| PROBLEM |
From the conversation about branding, return word for word the passage between "So I love that" and "And consistent.", inclusive.

| PROVIDED TEXT |
So I love that explanation. I also love raising and elevating it above marketing because I think there are applications across the entire organization. And once people realize that, that's when they truly can differentiate their organization from the rest of those that they're competing with because when they think about how do we change our HR processes, how do we change our service delivery, how do we change how we're billing people? All these things around a brand, that's when the magic happens. And you get these brands that you actually truly love because the whole thing is authentic through and through.

Karley Cunningham:
And consistent.

Josh Dougherty:
Yes.

Karley Cunningham:
And one of the things that I love is the way that memory curation over time, and it could be they've ended their relationship, so to speak, or they're finished using product service, whatever, and five years goes by and they still get that reaction. And, to me, then that reaction prompts the referrals, how they talk about your brand, et cetera, et cetera. And so everyone always says to me, "How do you measure the success of a brand?" Out of that, you measure the success of your brand by: Are those people sharing with the people they're referring the right things about you? Do they believe what you believe? Do they understand what you do? Can they describe for that person what it's like to work with you? And I've had a client, and I love this story, accountants, and they'll say it, you can't get much more boring than accountants, right?

| DATA BLOCK |

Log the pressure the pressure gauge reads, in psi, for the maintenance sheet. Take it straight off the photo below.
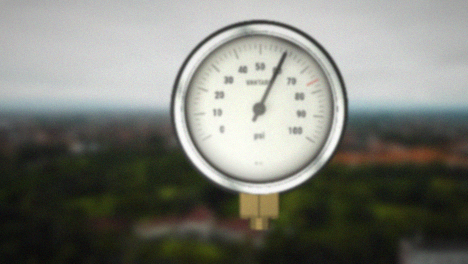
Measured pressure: 60 psi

| TASK OUTPUT |
So I love that explanation. I also love raising and elevating it above marketing because I think there are applications across the entire organization. And once people realize that, that's when they truly can differentiate their organization from the rest of those that they're competing with because when they think about how do we change our HR processes, how do we change our service delivery, how do we change how we're billing people? All these things around a brand, that's when the magic happens. And you get these brands that you actually truly love because the whole thing is authentic through and through.

Karley Cunningham:
And consistent.